Мелькнула мысль о родичах. Отец, Есислав, верно спохватится о дочке родной, но Даромила отринула напрочь сомнения. Признаваться в том, что муж руку прикладывает – стыдобища для всего княжества Исбора. Ещё и слух пойдёт, что не смогла с мужем ужиться, наладить и сплести с ним узы, непутёвой назовут.
«И что тогда, ходить потом глаза ото всех прятать, коли на родину вернусь?»
Да хуже для Даромилы не было ничего, чем предстать в глазах родичей неудачницей, получить неодобрение отцово – хуже смерти. А ведь он так чаял на этот союз. Всё прахом!
Даромила взяла круглое зеркальце в резной деревянной оправе, втянув в себя воздух, заглянула в него. То, что увидела, не понравилось: глаза, мутные от слёз, были полны боли, да ко всему припухли. Замороженные ягоды Божаны не помогали, и синяк побурел на скуле, что не присыплешь его ни мукой, ни порошком мела – следы побоев заметят. Даромила хотела было отложить зеркало, но вгляделась в него ещё пристальней, чувствуя, как растекается непонятный жар в груди. Застыла, не в силах отвести взгляда от отражения. Божана говорила, что муж так бесится, потому как красивая больно девка ему попалась, другие мужчины заглядываются. Сейчас и в самом деле, несмотря на искажённое мукой лицо, красота её ничуть не портилась, влажные зелёные глаза казались ярче, и их обрамляли длинные светлые ресницы, а тёплого медового оттенка волосы и брови делали её лик светлым, что летнее солнышко. Разве могла она знать, что красота её обернётся несчастьем?

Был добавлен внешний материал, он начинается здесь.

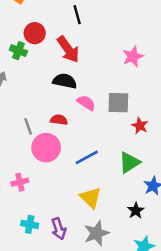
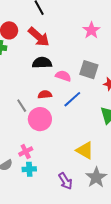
gray square: (118, 103) -> (89, 70), turned 30
blue line: (87, 157) -> (72, 99), moved
cyan cross: (30, 224) -> (29, 169), moved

Сжав в подрагивающих пальцах зеркало, отложила его и расправила плечи, задумалась ещё глубже. С одной стороны замысел её был хорош. Искра, сама не сознавая того, поможет покинуть Орушь. И Ярополк ни за что не заподозрит во лжи жену. Но с другой, если отошлёт в канун зимнего Солнцеворота, в скрипучий Студень[1], и не захочет оставить ей какого-то наследства, то будет тяжело выстоять в холода.

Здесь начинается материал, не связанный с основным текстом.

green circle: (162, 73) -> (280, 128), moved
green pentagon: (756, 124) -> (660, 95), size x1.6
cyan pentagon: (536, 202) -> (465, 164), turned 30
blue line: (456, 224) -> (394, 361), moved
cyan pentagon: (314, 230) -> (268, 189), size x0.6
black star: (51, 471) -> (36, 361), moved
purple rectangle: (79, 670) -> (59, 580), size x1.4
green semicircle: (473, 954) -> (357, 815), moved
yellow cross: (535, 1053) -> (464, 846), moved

Даромила на миг остановила ход мыслей. Всё же отошлёт весточку Искре, пусть приезжает, а там будь, что будет, уж как-нибудь уболтает её остаться до весны. И да помогут ей в том Боги…
[1] Студень — декабрь
— С тобой, наверное, что-то такое случилось ужасное. Так молод, а уже седина, — девичьи пальчики поворошили серебристые пряди волос, погладили скулу. Мягкие подушечки прошлись по нижней губе.